This book has a glorious cover that is well-matched to the contents. Julia Baird – historian, journalist, TV presenter – blends personal experience, scientific research, philosophy and theology to outline her argument that instead of asking how we stay happy we should ask “how do we survive, stay alive or even bloom when the world goes dark, when we are, for instance, overwhelmed by illness or heartbreak, loss or pain?”.
Beginning with a discussion of literal phosphoresence – light released by natural substances or organisms – Baird uses this phenomenon as “the perfect metaphor for flashes of life in the middle of the dark, or joy in difficult times”.
She wrote this book during and after her own period of intense darkness, dealing with illness where recovery was far from certain and she felt like “a woman submerged, under the sea …. alive, but suspended … alone, but not afraid”.
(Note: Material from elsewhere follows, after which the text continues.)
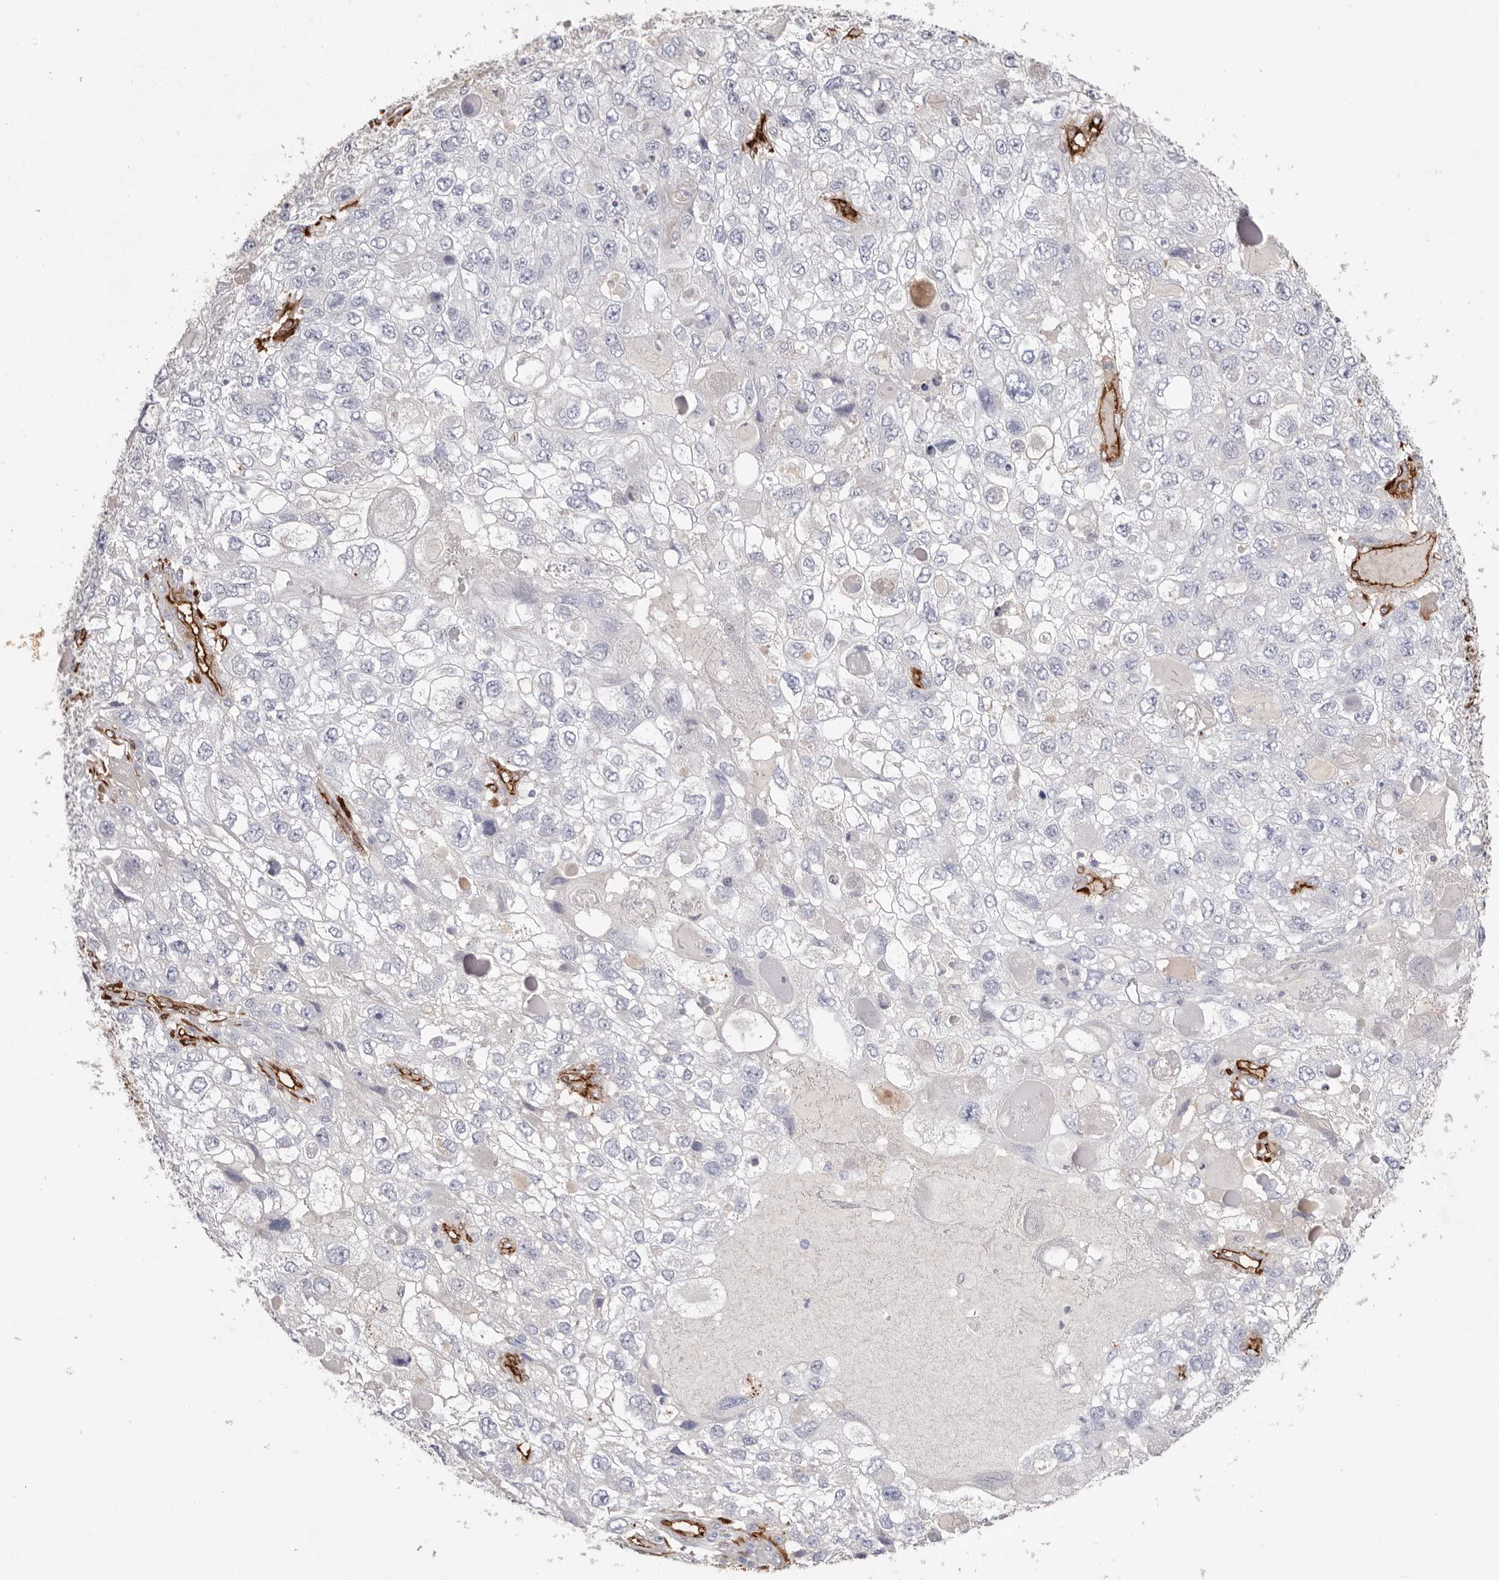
{"staining": {"intensity": "negative", "quantity": "none", "location": "none"}, "tissue": "endometrial cancer", "cell_type": "Tumor cells", "image_type": "cancer", "snomed": [{"axis": "morphology", "description": "Adenocarcinoma, NOS"}, {"axis": "topography", "description": "Endometrium"}], "caption": "High power microscopy photomicrograph of an immunohistochemistry histopathology image of endometrial cancer, revealing no significant expression in tumor cells.", "gene": "LRRC66", "patient": {"sex": "female", "age": 49}}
Some of her stops on her pathway to find the light within were not for me, but I found plenty of fuel for my own phosphoresence, to sustain me in my own dark times.
The value of seeking awe, wonder and silence in nature particularly through “inner, deep listening and quiet, still awareness”.
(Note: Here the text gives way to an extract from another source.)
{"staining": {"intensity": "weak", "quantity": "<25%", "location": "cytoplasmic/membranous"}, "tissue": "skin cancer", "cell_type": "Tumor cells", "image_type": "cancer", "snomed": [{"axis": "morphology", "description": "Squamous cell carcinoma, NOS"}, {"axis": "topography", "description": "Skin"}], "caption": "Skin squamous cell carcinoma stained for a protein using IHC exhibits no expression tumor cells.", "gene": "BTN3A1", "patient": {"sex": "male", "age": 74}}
The Overview Effect – the psychological impact of seeing the Earth from orbit, a borderless whole, suspended in space.
Accepting impermanence, relishing the transient beauty of flowering, and savouring the possibilities in every moment.
The importance of supporting and sustaining one another, taking delight in the good fortunes of others, and walking each other home.
And the luminous beauty of that glorious cover.